Source passage START

As AI continues to rapidly shift the whole of the marketing industry, keeping track of its evolution and impact on marketing has become a key area of research.
“This is a foundational technological change along the lines of the internet, in that it touches every part of every business,” said our analyst Nate Elliott. “Or, it certainly can and likely will.”
Elliott, who joined EMARKETER in August as principal analyst focused on AI in marketing and commerce, is drawing on what he’s seen going back to the very beginnings of internet marketing. As businesses adopt AI more broadly in their processes, Elliott is keen to see how rapid changes will unfold and how marketers can capitalize on the industry shift.
Tackling transformation
Although there's a lot of pressure to take a broad view of how AI will reshape marketing, there's a need to narrow the focus on the magnitude of AI's business impact, says Elliott. His main focus will entail how AI impacts the customer journey, and he will research the unique needs that consumers have in journeys already being transformed by generative and agentic AI.
“AI will touch almost every internal process and workflow that companies have,” Elliott explained. “And so my job, as I define my research agenda, is to narrow as much as I can this very large topic that could literally encompass anything into the most important pieces for our clients at EMARKETER to know about.”
From there, Elliott’s research expands to how businesses can engage with customers along these new, disrupted journeys.

Source passage END

• _Exercise requirements_
[A] According to the article on Nate Elliott, what is Elliott's role at EMARKETER?
[B] Transcribe everything in the article on Nate Elliott from "As AI continues" down to "the industry shift.".

Material provided START

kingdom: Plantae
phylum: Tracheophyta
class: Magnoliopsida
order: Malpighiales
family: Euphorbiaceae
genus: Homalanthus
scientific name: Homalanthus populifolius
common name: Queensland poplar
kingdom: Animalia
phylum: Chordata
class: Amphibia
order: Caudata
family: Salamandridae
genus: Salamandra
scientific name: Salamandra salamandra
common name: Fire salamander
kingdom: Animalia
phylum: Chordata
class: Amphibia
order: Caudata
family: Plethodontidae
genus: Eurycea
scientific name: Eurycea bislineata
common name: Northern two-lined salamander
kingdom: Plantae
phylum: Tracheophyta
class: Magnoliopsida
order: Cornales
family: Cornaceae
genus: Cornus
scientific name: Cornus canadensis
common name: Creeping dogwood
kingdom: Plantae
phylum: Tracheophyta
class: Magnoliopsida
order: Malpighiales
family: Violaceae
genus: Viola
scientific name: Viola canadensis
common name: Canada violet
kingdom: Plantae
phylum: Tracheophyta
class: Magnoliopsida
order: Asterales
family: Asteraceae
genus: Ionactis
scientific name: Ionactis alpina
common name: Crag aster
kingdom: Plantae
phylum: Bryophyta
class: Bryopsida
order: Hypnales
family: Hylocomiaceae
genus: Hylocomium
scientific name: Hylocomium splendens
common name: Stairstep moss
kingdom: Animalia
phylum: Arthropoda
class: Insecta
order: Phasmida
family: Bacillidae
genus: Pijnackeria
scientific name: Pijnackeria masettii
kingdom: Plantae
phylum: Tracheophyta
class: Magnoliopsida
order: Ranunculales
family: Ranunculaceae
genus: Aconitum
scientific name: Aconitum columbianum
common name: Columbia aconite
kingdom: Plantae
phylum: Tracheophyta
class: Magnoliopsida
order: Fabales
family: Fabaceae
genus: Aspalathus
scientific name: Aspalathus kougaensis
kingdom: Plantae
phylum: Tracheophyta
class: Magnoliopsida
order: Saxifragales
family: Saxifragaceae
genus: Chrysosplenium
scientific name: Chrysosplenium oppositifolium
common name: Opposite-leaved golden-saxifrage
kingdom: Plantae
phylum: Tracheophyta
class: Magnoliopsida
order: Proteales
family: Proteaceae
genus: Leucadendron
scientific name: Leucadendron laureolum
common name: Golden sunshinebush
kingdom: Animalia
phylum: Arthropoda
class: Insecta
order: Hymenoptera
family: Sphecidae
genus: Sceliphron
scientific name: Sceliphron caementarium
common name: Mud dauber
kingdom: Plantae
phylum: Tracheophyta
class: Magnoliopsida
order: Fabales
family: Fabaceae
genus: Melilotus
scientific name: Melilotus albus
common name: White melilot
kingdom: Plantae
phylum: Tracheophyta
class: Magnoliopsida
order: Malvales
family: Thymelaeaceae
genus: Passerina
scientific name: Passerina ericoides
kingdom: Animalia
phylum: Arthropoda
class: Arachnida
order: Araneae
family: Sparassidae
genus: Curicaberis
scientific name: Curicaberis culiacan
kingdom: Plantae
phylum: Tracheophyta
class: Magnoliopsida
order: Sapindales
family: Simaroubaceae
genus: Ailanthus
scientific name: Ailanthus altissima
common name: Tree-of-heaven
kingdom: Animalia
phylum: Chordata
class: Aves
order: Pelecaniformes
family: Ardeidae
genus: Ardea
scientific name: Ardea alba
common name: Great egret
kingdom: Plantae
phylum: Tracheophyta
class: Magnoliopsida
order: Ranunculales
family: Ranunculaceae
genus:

Material provided END

• _Solutions in order_
[A] Principal analyst focused on AI in marketing and commerce.

[B]
As AI continues to rapidly shift the whole of the marketing industry, keeping track of its evolution and impact on marketing has become a key area of research.
“This is a foundational technological change along the lines of the internet, in that it touches every part of every business,” said our analyst Nate Elliott. “Or, it certainly can and likely will.”
Elliott, who joined EMARKETER in August as principal analyst focused on AI in marketing and commerce, is drawing on what he’s seen going back to the very beginnings of internet marketing. As businesses adopt AI more broadly in their processes, Elliott is keen to see how rapid changes will unfold and how marketers can capitalize on the industry shift.